Richard
Richard

Reputation: 65530

Returning CSV format from django-rest-framework?

I have a working Django 1.8 site, and I want to add a RESTful API using django-rest-framework. I would like to support rendering to CSV and JSON formats, and am puzzling over how to do this.

In api/urls.py I have this:

from django.conf.urls import url, include
from rest_framework import routers
from rest_framework.urlpatterns import format_suffix_patterns
import views

router = routers.DefaultRouter()
urlpatterns = [
  url(r'^organisation/$', views.organisation), 
]
urlpatterns = format_suffix_patterns(urlpatterns,
                                 allowed=['json', 'csv'])

And I have this in api/views.py:

class JSONResponse(HttpResponse):
    """
    An HttpResponse that renders its content into JSON.
    """
    def __init__(self, data, **kwargs):
        content = JSONRenderer().render(data)
        kwargs['content_type'] = 'application/json'
        super(JSONResponse, self).__init__(content, **kwargs)

@api_view(['GET'])
def organisation(request, format=None):
    code = request.query_params.get('code', None)
    print 'format', format
    organisation = Organisation.objects.get(code=code)
    serializer = OrgSerializer(organisation)
    data = serializer.data
    return JSONResponse(data)

But if I go to api/1.0/organisation.csv?code=123, I still see:

format json

in the console.

What am I doing wrong? And how should I return CSV once I have managed to capture the format? (I suspect I'm probably doing the wrong thing by writing my own JSONResponse, already.)

Upvotes: 19

Views: 27117

Answers (4)

Tom Wojcik
Tom Wojcik

Reputation: 6179

I think that a StreamingHttpResponse should be the preferred way. With django-storages and ViewSet it looks more or less like this.

    @action(detail=True, methods=["get"])
    def download(self, request, pk=None):
        f = self.get_object()
        response = StreamingHttpResponse(
            streaming_content=f.file.chunks(), content_type="text/csv"
        )
        response[
            "Content-Disposition"
        ] = f'attachment; filename="{f.name}.csv"'
        response.status_code = status.HTTP_200_OK
        return response

Also, FileResponse is basically a StreamingHttpResponse with some headers etc so both are great for this use case.

Upvotes: 2

Artem Bernatskyi
Artem Bernatskyi

Reputation: 4667

If you just need to download CSV (without Model serialization etc)

import csv
from django.http import HttpResponse
from rest_framework.views import APIView


class CSVviewSet(APIView):

    def get(self, request, format=None):
        response = HttpResponse(content_type='text/csv')
        response['Content-Disposition'] = 'attachment; filename="export.csv"'
        writer = csv.DictWriter(response, fieldnames=['emp_name', 'dept', 'birth_month'])
        writer.writeheader()
        writer.writerow({'emp_name': 'John Smith', 'dept': 'Accounting', 'birth_month': 'November'})
        writer.writerow({'emp_name': 'Erica Meyers', 'dept': 'IT', 'birth_month': 'March'})
        return response

Upvotes: 18

nnov
nnov

Reputation: 541

This is an old post, but I've seen the accepted answer sets the CSVRenderer as one of the defaults, which is not usually wanted.
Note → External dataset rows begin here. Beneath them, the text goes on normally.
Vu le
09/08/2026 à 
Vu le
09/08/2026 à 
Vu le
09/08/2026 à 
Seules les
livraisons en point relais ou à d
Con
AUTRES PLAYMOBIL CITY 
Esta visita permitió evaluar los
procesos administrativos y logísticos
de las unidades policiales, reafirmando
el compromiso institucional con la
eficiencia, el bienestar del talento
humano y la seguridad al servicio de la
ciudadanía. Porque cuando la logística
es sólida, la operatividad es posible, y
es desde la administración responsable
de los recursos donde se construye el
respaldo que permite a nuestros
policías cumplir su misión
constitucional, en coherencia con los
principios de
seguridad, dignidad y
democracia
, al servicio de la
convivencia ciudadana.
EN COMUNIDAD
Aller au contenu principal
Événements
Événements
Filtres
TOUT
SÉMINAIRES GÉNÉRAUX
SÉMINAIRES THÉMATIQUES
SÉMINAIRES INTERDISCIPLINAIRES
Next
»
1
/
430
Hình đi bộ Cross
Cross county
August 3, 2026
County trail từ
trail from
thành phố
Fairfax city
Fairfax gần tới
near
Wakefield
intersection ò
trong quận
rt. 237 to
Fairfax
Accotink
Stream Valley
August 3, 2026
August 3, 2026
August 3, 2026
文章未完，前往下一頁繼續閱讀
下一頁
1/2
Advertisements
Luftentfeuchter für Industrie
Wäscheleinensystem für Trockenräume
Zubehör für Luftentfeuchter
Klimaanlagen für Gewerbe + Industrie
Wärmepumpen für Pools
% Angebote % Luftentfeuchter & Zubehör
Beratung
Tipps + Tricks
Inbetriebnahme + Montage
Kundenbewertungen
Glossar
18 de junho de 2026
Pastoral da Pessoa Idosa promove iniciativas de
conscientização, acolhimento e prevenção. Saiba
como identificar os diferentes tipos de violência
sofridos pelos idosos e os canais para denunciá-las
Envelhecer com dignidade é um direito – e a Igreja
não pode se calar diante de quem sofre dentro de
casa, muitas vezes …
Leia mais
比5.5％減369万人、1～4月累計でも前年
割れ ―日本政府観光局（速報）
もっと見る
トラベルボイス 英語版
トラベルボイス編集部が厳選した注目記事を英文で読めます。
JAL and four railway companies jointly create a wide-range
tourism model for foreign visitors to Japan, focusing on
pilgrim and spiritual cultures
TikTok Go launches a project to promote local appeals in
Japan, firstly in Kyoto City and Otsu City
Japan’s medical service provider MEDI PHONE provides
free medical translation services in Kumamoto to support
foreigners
I would implement the view this way:

...
from rest_framework.viewsets import ModelViewSet
from rest_framework.settings import api_settings
from rest_framework_csv.renderers import CSVRenderer
from .... import OrgSerializer
...

class OrganizationViewSet(ModelViewSet):

    queryset = Organisation.objects.all()
    http_method_names = ['get', '...list all the other verbs you want']
    serializer_class = OrgSerializer
    renderer_classes = tuple(api_settings.DEFAULT_RENDERER_CLASSES) + (CSVRenderer,)

    def get_queryset(self):
        if 'code' in self.request.GET:
            code = self.request.GET['code']
            return Organisation.objects.filter(code=code)
        return Organisation.objects.all()

Of course, having the django-rest-framework-csv installed and OrgSerializer defined somewhere.

Then you can just set 'rest_framework.renderers.JSONRenderer' as your default renderer in settings and the rest framework will automatically return csv content if you request it on the HTTP_ACCEPT header - just for this view.

Upvotes: 12

Richard
Richard

Reputation: 65530

Got it. The trick is to install djangorestframework-csv, then add the following in settings:

REST_FRAMEWORK = {
    'DEFAULT_RENDERER_CLASSES': (
        'rest_framework.renderers.JSONRenderer',
        'rest_framework.renderers.BrowsableAPIRenderer',
        'rest_framework_csv.renderers.CSVRenderer',
    ),
}

And then scrap the JSONResponse function in views.py and just do return Response(serializer.data) instead. Very easy in the end.